The hope in most separations is that they will lead to a reunion of the marriage. Perhaps you believe you’re past that point and are wondering if there are grounds to simply file for divorce. I noted above that if both you and your spouse agree that there are “irreconcilable differences,'' you can pursue the dissolution of marriage. Here are some of the other grounds for divorce that will also be recognized by the state of Tennessee:
- Desertion (for at least two years)
- Conviction of an “infamous” crime (typically understood as involving deceit, fraud, or corruption)
- Conviction of a crime that sends one to prison
- Cruel and inhumane treatment of one’s spouse
- The attempted murder of one’s spouse
- Habitual drunkenness or drug abuse
- Pregnancy (by another man) at the time of the marriage, without informing the husband
- Treating the spouse in an intolerable manner
- Turning the spouse away and refusing to provide for them despite having the means to do so
I've been a family lawyer for 30 years. I know that sometimes you must fight for a marriage and sometimes you must fight to get a fair settlement. Above all, I know that talking to a lawyer about separation was never what you intended on the day you got married. I know you need some way to begin again and I’m here to help you fight for that fresh start.
Call me today at (615) 239-1374 or send me an email here online and let me know what you’re going through.
If a couple that gets legally separated ends up divorcing later, they’ll have to do a lot of this same type of paperwork all over again. This may cause some to wonder, “Why bother with legal separation to begin with?” There are three notable reasons:
Religious reasons: Many people have deep religious convictions against divorce and will do everything possible to avoid it. But a marriage that is ending can take a deep toll on someone’s mental health and it can gravely impact the upbringing of children. For these reasons, a legal separation can be seen as a middle ground, respecting the institution of marriage and the individual needs of each person involved. There is no limitation on the amount of time a legal separation can be in effect, so the arrangement can continue “until death do us part.”

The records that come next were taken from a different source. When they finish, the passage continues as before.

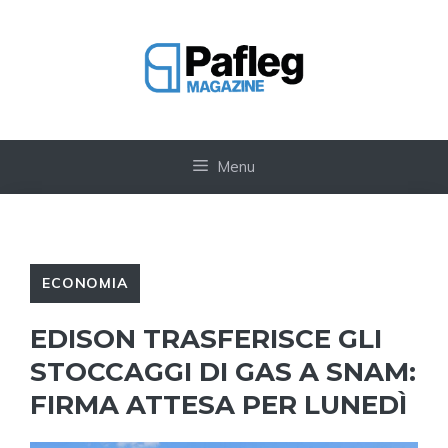
Vai
al
contenuto
Menu
ECONOMIA
EDISON TRASFERISCE GLI
STOCCAGGI DI GAS A SNAM:
FIRMA ATTESA PER LUNEDÌ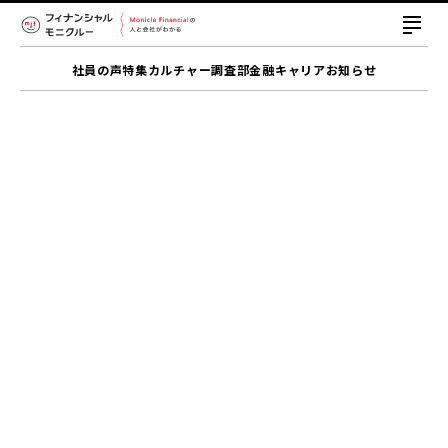
社員の声
特集
カルチャー
調査部
金融キャリア
お知らせ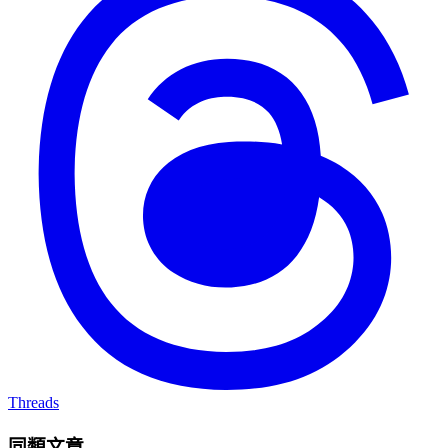
Threads
同類文章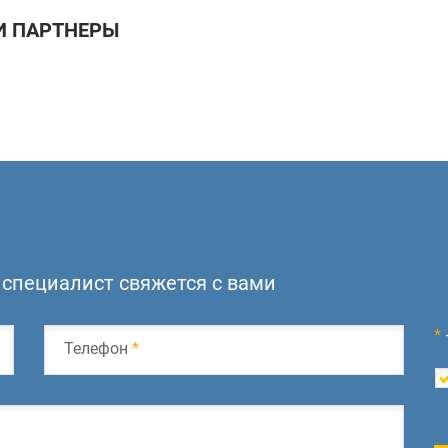
 ПАРТНЕРЫ
специалист свяжется с вами
*
Телефон
*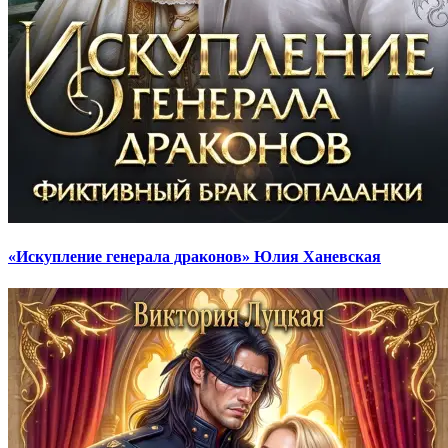
«Искупление генерала драконов» Юлия Ханевская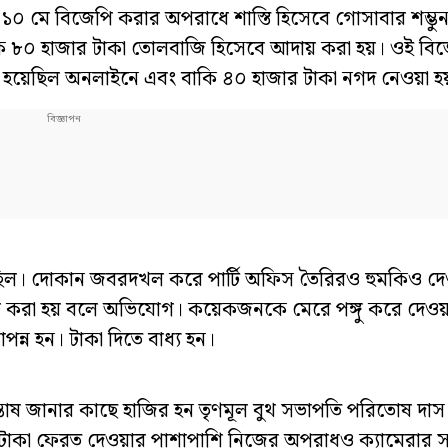
১০ মে বিজেপি করার অপরাধে শাস্তি হিসেবে গোসাবার শম্ভু
েকে ৮০ হাজার টাকা তোলবাজি হিসেবে আদায় করা হয়। ওই বিজ
য়া হয়েছিল অনলাইনে এবং বাকি ৪০ হাজার টাকা নগদ নেওয়া হ
েছিল। দোকান জবরদখল করে পার্টি অফিস তৈরিরও হুমকিও দে
ুর করা হয় বলে অভিযোগ। কয়েকজনকে মেরে পঙ্গু করে দে
ন্ন হন। টাকা দিতে বাধ্য হন।
্তোষ জানার কাছে হাজির হন তৃণমূল বুথ সভাপতি পরিতোষ দা
টাকা ফেরত দেওয়ার পাশাপাশি নিজের অপরাধও ক্যামেরার সা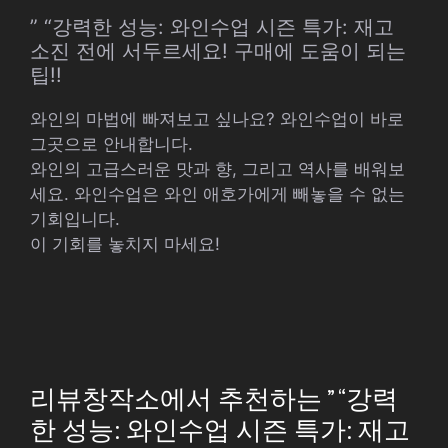
” “강력한 성능: 와인수업 시즌 특가: 재고
소진 전에 서두르세요! 구매에 도움이 되는
팁!!
와인의 마법에 빠져보고 싶나요? 와인수업이 바로
그곳으로 안내합니다.
와인의 고급스러운 맛과 향, 그리고 역사를 배워보
세요. 와인수업은 와인 애호가에게 빼놓을 수 없는
기회입니다.
이 기회를 놓치지 마세요!
리뷰창작소에서 추천하는 ” “강력
한 성능: 와인수업 시즌 특가: 재고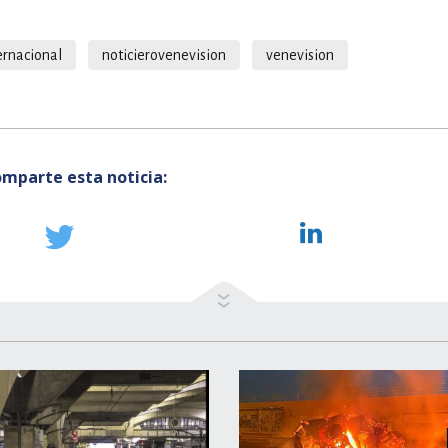
ernacional
noticierovenevision
venevision
mparte esta noticia: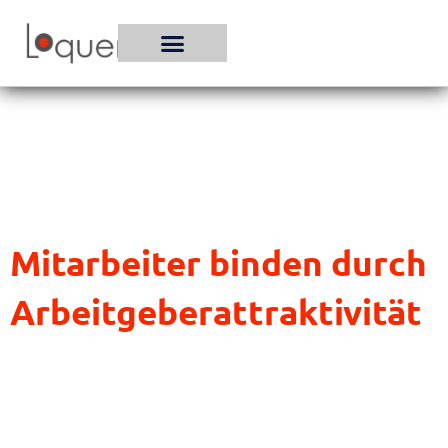
Zum
Inhalt
springen
Mitarbeiter binden durch
Arbeitgeberattraktivität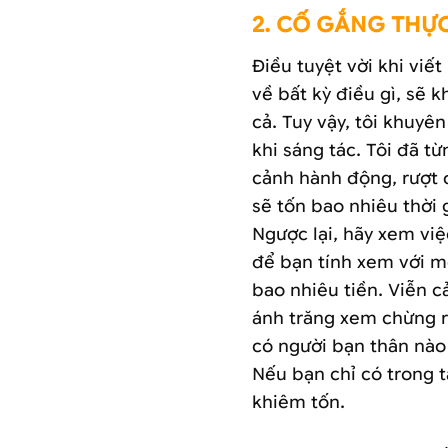
2. CỐ GẮNG THỰC
Điều tuyệt vời khi viế
về bất kỳ điều gì, sẽ
cả. Tuy vậy, tôi khuyê
khi sáng tác. Tôi đã 
cảnh hành động, rượt đ
sẽ tốn bao nhiêu thời 
Ngược lại, hãy xem việ
để bạn tính xem với m
bao nhiêu tiền. Viễn 
ánh trăng xem chừng 
có người bạn thân nào
Nếu bạn chỉ có trong 
khiêm tốn.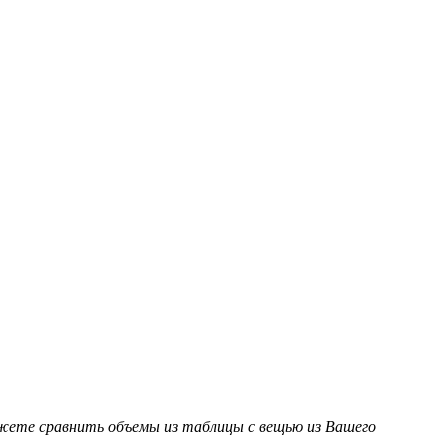
ожете сравнить объемы из таблицы с вещью из Вашего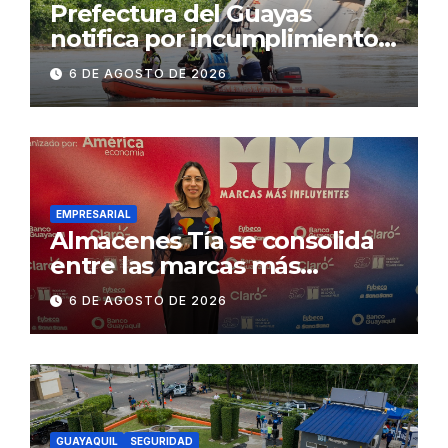
Prefectura del Guayas
notifica por incumplimiento
contractual a la
6 DE AGOSTO DE 2026
Concesionaria CONORTE y
exige celeridad en
desmontaje del puente
Gonzalo Icaza Cornejo, en
Daule
EMPRESARIAL
Almacenes Tía se consolida
entre las marcas más
influyentes del Ecuador
6 DE AGOSTO DE 2026
GUAYAQUIL
SEGURIDAD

Financial reasons: The tax code offers advantages to married couples. It’s also possible that one person in the marriage may be receiving some type of government benefits. Let’s say one person is retired military and the relationship is still amicable enough that they don’t want the spouse to lose the good health and pension benefits that come with their service as a military spouse. A legal separation can preserve that connection, while allowing the couple to live separately.
Grounds for divorce: If you want to divorce in the state of Tennessee, you need grounds. The citing of irreconcilable differences–“no-fault divorce” –can only work if both parties agree. Let’s say only one person believes there are irreconcilable differences. A compromise solution might be a legal separation. After two years, the existence of a legal separation itself becomes grounds for divorce. This provides a legal path “out” for one person, while allowing the other a two-year window to see if their marriage can be saved.
One thing to be careful of in situations like this–especially if you’re the party that’s prepared to end the marriage–is that if you enter a new relationship after separation, it will be considered adultery. Adultery will be grounds for divorce, but it can also hurt your case when it comes to settling payment amounts for alimony.